Stackdriver now lets you explore monitoring and logging information in your Kubernetes Engine clusters and application containers using a single dashboard.
Go to the Stackdriver home page, Stackdriver > Monitoring, in the GCP Console:
Select the Stackdriver account containing your Kubernetes Engine cluster:
- In most cases, the Stackdriver account is the GCP project containing your Kubernetes Engine cluster.
- You might be prompted to create a Stackdriver account, or you might not see your GCP project in the list of accounts. In that case, you should create a new Stackdriver account using your GCP project. For more information, see Creating a Stackdriver Account.
- To monitor clusters from multiple projects in the same dashboards, you must create a Stackdriver account that is different from your GCP project(s). For more information, see Monitoring multiple projects.
In Stackdriver Monitoring, go to Resources > Kubernetes Engine v2. A list of the clusters available in your Stackdriver account appears.
If you don't see any resources, see the Troubleshooting section below.
Kubernetes Monitoring dashboard interface
The Kubernetes Monitoring dashboard is divided into several parts, as indicated by the red numbers in the screenshot below:
The dashboard toolbar provides dashboard settings, filtering, and control over the timeline shown underneath it.
The timeline event selector lets you hover over the timeline to reveal summaries of alerting violations. See the Timeline events section below.
The details section lets you choose from one of three viewing tabs: Infrastructure, Workloads, and Services. These viewing tabs are discussed the Viewing tabs section below.
The dashboard provides multiple viewing tabs, which organize your cluster information in different ways. The possible viewing tabs are:
Infrastructure. Aggregates Kubernetes resources by this hierarchy: Cluster > Node > Pod > Container.
Workloads. Aggregates Kubernetes resources by this hierarchy: Cluster > Namespace > Workload > Pod > Container.
Services. Aggregates Kubernetes resources by this hierarchy: Cluster > Namespace > Service > Pod > Container.
You can select your viewing mode from the tabs above the details section:
The table is sorted to show Kubernetes resources with open incidents first. You can click the expander arrow (▸) in front of each Kubernetes resource to look at any subcomponents of the resource. The following screenshot shows an expanded hierarchy of Kubernetes resources:
Each resource name is preceded by an indicator which, if it is red, indicates that incidents have occurred in that resource or in resources lower in the hierarchy. To see the alerting details, click Name. For more details, see the Alerting details section below.
Following are explanations of the columns that appear in the three tabs. The displayed values are based on the selected time range:
- Name: The label you assigned to the Kubernetes resource.
- Resource Type: The possible values are Cluster, Container, Namespace, Node, Pod, and Workspace. Container.
- Ready: The number of node instances available.
- Incidents: The number of alerting violations.
- CPU Utilization: The percent utilization compared to the requested CPU resources.
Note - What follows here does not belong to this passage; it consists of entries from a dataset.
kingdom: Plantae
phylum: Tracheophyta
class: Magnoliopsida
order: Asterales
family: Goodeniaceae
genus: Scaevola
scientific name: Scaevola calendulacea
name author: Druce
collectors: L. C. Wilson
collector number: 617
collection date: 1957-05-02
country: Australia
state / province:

- Memory Utilization: The percent utilization of requested memory.
- Total Memory Usage: The amount of memory allocated.
It is a known issue in this beta release that certain containers, pods, and workloads might be missing from the tab displays.
If a container does not have limits and requests set for CPU and Memory, then
that container and its parent pods and workloads might not be shown in the tab
displays. You can check for the existence of pods with
kubectl commands such
as the following:
kubectl get pods --namespace=[NAMESPACE_ID]
To correct this problem, add limits to the container configuration.
The Kubernetes Monitoring dashboard displays a summary line for each Kubernetes resource by default. To see the details for the resource, click the expander arrow (▸) in front of Kubernetes resource.
If you click the buttons, which are red or green, in front of the entry, a panel with alerting details appears:
This details view aggregates incidents, system metrics, and logs within one view.
You can also access the alerting details panel from the timeline event selector at the top of the dashboard. A timeline of incidents gives you a view of alerting violations that happened within the selected time range. If you hover over red areas in the timeline, event cards appear:
Event cards provide more information on each incident displayed in the timeline. If you click on an individual event card, you see the alerting details for the incident in a new panel.
If you don't see any Kubernetes resources in your dashboard, then check the following:
Is the correct GCP project selected at the top of the page? If not, use the drop-down menu at the top of the page to select a project. You must select the project whose data you want to see.
Does your project have any activity? If you just created your cluster, wait a few minutes for it to populate with data. See Installing Stackdriver Support for details.
Is the time range too narrow? You can use the Time menu in the dashboard toolbar at the top of the page to select other time ranges or define a Custom range.